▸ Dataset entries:

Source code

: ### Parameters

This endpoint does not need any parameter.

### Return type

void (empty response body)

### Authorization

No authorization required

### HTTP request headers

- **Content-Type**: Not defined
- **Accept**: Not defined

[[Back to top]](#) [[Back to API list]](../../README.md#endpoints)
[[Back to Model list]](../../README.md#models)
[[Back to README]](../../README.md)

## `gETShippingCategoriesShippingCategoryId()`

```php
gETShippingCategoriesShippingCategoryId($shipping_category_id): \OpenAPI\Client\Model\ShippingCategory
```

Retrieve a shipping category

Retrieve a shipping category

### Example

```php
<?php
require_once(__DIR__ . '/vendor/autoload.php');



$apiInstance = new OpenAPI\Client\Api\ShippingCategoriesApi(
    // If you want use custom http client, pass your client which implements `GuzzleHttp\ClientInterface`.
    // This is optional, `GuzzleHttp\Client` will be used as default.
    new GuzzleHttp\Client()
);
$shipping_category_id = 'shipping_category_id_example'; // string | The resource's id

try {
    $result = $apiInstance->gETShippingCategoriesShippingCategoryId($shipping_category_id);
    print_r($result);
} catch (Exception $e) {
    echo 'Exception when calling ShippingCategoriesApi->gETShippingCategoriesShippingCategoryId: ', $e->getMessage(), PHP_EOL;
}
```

---

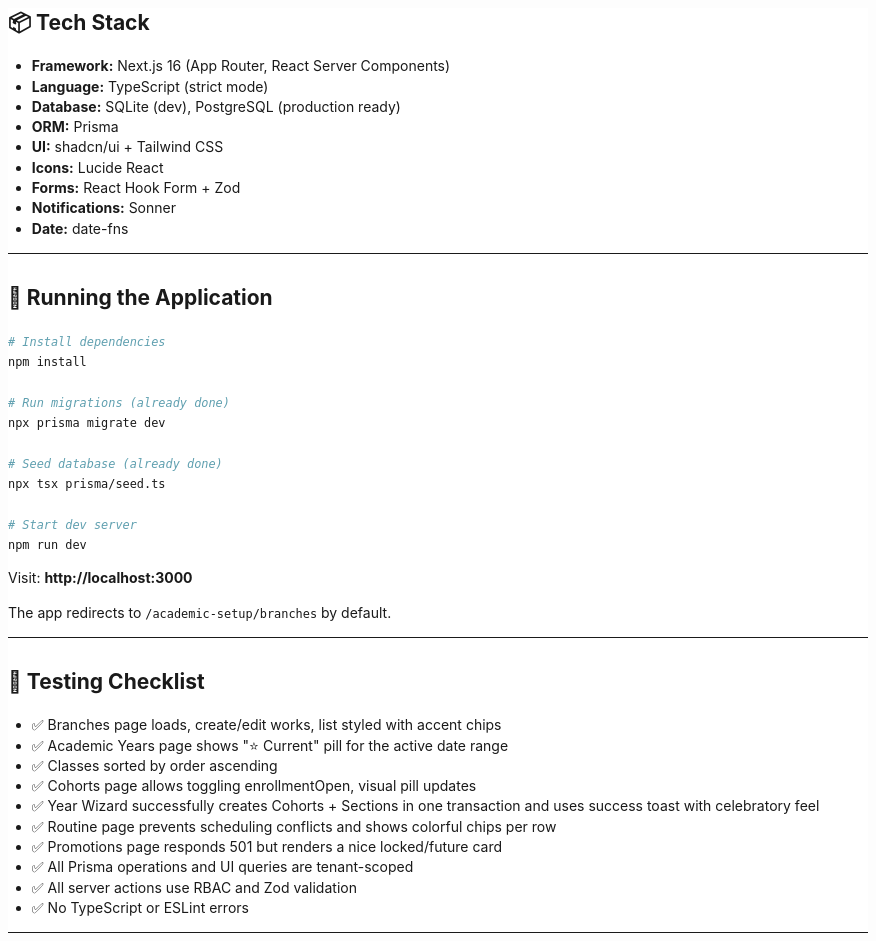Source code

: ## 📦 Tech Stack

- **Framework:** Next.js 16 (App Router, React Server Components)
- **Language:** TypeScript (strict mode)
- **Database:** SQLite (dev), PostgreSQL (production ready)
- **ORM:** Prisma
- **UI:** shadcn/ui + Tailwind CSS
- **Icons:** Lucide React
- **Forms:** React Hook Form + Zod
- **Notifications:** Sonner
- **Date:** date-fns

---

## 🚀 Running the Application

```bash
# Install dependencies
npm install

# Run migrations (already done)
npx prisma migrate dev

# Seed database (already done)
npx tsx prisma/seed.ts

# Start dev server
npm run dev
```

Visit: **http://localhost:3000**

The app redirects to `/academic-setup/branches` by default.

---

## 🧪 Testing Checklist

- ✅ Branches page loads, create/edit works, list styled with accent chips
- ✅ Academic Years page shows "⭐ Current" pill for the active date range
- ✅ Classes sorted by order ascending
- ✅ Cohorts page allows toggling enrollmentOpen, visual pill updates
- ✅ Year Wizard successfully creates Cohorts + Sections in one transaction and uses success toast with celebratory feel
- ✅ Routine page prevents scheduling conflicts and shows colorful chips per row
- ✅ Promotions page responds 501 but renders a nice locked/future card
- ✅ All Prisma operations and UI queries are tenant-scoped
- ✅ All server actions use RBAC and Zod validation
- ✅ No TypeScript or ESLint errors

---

▸ WHAT NEEDS TO BE DONE: Where does "ShippingCategoriesApi" occur in the data? Copy each line that has it.

▸ ANSWER:
$apiInstance = new OpenAPI\Client\Api\ShippingCategoriesApi(
    echo 'Exception when calling ShippingCategoriesApi->gETShippingCategoriesShippingCategoryId: ', $e->getMessage(), PHP_EOL;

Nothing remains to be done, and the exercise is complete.